La loi Duplomb, adoptée par l'Assemblée nationale le 8 juillet 2025 dans un contexte de tension entre développement agricole, protection de l'environnement et principes de précaution, visait à moderniser certaines pratiques agricoles en France, notamment en autorisant à nouveau l'utilisation de pesticides controversés.
Cependant, la décision du Conseil constitutionnel mardi, considérée par beaucoup comme une victoire pour la santé et la biodiversité, a été perçue comme une défaite par d'autres acteurs du monde agricole. Océane Godard, députée PS de Côte-d'Or, exprime un soulagement face à cette censure, soulignant que « C'est une victoire pour la santé humaine et environnementale et un soulagement pour les millions de Français qui se sont mobilisés depuis le début de l'été contre cette loi, notamment en signant la pétition sur le site de l'Assemblée nationale ». Une pétition a rassemblé deux millions de Français sur un corps électoral de 50 millions de personnes. « Cela représente 4% des électeurs qui ont fait peut-être basculer la décision du Conseil constitutionnel qui s'appuie sur la charte de l'environnement », constate Jacques de Loisy, président de la chambre d'agriculture de Côte-d'Or. « Mais dans ce cas-là, si la charte de l'environnement peut censurer l'acétamipride, cette décision devrait s'appliquer à tous, pourquoi ne s'applique-t-elle pas aussi aux particuliers ? », s'indigne-t-il.
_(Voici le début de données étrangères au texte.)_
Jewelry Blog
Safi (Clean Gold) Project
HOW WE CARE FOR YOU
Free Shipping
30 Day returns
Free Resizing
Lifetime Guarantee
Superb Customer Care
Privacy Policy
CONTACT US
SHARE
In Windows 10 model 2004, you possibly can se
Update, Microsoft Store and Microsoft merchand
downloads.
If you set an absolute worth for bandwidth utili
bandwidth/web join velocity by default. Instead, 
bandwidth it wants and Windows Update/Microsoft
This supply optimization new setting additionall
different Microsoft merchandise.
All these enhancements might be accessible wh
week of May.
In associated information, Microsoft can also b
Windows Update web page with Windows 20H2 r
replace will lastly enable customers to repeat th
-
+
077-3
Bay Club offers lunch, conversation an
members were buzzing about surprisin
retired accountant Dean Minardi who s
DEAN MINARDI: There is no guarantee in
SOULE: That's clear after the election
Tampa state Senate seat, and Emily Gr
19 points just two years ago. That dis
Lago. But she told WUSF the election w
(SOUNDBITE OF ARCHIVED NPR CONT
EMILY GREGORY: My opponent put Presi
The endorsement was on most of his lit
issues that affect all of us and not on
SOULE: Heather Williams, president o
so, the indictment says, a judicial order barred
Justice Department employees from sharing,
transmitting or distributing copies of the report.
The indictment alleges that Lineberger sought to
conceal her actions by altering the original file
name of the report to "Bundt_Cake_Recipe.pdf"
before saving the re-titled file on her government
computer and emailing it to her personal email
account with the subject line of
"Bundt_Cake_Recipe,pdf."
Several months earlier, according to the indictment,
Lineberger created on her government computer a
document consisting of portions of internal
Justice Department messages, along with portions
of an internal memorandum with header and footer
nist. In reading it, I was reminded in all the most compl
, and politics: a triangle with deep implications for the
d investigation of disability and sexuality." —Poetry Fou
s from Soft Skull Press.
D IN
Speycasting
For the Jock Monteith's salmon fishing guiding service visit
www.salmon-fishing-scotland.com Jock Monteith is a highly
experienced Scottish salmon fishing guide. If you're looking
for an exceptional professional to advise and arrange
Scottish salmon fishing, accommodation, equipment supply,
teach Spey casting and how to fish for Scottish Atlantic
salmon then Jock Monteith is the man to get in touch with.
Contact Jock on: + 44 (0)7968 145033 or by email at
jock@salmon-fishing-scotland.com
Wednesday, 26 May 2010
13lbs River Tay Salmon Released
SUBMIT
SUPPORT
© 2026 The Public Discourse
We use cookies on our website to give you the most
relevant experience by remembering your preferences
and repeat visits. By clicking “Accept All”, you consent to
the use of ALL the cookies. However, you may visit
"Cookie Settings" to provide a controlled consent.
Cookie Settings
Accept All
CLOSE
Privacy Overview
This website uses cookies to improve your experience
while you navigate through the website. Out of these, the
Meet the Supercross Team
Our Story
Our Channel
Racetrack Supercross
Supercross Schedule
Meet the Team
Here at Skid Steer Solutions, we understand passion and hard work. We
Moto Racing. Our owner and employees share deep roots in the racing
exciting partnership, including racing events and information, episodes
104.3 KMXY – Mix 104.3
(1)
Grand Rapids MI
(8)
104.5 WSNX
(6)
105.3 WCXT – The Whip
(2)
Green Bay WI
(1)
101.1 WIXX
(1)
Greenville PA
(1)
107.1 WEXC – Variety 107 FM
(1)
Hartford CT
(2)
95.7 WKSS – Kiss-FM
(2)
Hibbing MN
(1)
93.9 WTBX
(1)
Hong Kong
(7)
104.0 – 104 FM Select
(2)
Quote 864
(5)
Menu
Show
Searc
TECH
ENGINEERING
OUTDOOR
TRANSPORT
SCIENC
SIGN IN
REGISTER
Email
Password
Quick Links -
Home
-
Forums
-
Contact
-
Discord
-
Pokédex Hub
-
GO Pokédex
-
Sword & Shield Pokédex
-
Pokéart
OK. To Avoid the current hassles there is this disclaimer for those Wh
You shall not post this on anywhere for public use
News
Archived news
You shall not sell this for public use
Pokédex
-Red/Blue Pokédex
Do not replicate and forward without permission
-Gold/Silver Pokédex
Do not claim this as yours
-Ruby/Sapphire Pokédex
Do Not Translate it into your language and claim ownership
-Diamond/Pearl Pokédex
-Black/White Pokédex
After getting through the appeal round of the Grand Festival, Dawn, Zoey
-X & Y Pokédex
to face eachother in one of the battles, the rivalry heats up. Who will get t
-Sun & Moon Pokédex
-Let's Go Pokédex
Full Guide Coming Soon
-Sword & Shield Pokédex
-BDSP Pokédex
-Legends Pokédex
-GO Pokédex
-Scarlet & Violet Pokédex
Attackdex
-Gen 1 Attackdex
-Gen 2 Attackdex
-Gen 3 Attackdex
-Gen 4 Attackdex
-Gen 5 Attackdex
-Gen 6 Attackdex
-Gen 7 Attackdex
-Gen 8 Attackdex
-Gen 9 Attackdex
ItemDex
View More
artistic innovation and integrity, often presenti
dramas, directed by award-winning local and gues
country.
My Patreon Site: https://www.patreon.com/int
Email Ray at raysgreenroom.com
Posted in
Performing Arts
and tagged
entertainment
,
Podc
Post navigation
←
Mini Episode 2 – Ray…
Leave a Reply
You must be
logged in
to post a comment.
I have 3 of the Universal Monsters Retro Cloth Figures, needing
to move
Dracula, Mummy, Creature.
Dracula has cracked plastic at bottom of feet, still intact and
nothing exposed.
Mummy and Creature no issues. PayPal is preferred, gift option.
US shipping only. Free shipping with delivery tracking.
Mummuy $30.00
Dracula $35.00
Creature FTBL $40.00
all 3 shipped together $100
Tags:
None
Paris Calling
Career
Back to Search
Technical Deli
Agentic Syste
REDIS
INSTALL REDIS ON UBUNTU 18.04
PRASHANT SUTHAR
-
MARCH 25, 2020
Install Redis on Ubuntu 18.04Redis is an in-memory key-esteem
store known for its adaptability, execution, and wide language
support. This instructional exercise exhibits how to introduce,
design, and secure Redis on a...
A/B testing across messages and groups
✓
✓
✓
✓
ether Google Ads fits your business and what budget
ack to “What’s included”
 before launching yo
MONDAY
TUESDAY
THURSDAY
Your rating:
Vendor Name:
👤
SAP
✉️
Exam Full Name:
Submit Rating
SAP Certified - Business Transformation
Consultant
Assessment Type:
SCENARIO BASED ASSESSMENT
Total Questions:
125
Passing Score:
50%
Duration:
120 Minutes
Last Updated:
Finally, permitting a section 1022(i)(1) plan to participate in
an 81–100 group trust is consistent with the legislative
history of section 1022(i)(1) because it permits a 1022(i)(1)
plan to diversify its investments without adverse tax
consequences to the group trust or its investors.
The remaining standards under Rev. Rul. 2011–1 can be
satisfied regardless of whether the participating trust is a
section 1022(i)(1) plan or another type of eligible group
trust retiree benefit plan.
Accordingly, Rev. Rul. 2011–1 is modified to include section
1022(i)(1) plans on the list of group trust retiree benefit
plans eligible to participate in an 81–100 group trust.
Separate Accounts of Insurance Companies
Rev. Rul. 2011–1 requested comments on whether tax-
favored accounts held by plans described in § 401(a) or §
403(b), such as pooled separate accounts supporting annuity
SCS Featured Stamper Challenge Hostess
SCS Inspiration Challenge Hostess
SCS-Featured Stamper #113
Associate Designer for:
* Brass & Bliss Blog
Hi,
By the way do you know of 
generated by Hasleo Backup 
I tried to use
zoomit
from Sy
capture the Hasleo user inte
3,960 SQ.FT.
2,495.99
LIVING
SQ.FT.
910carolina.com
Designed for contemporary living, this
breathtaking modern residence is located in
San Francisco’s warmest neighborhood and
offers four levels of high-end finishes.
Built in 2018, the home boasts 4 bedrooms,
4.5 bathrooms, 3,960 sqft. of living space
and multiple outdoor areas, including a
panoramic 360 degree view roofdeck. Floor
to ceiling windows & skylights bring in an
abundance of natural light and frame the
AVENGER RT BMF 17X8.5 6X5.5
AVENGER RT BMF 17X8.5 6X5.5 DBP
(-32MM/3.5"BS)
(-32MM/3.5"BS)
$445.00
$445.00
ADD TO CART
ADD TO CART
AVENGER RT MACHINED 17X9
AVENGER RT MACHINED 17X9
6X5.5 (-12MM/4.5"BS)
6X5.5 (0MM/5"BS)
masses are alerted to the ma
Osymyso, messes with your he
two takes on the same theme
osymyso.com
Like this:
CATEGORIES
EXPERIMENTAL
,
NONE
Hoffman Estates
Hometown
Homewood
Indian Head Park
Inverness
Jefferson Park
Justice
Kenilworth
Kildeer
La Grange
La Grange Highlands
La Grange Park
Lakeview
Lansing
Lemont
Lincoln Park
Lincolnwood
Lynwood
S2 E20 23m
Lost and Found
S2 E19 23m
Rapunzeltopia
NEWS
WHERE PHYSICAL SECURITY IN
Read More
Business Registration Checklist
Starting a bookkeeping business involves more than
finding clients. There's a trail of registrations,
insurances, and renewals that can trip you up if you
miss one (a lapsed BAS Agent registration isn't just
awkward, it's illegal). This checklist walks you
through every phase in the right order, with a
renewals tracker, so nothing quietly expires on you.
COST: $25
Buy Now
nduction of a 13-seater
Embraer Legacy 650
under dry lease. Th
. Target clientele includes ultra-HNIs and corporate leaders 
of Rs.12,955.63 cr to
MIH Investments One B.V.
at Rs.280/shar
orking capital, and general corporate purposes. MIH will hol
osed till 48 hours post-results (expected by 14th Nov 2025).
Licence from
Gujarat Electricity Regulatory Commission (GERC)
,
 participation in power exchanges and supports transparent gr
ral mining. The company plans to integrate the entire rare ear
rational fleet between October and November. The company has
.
De son côté, René Lioret, député de Côte-d'Or et délégué départemental du Rassemblement National, voit dans cette décision une « incohérence » et un « vote sous pression », accusant la justice constitutionnelle de se laisser influencer par des groupes écologistes. Pour ce dernier, cette censure représente une atteinte à la souveraineté des choix agricoles français, qui doivent s'appuyer sur des études scientifiques et non sur des considérations idéologiques.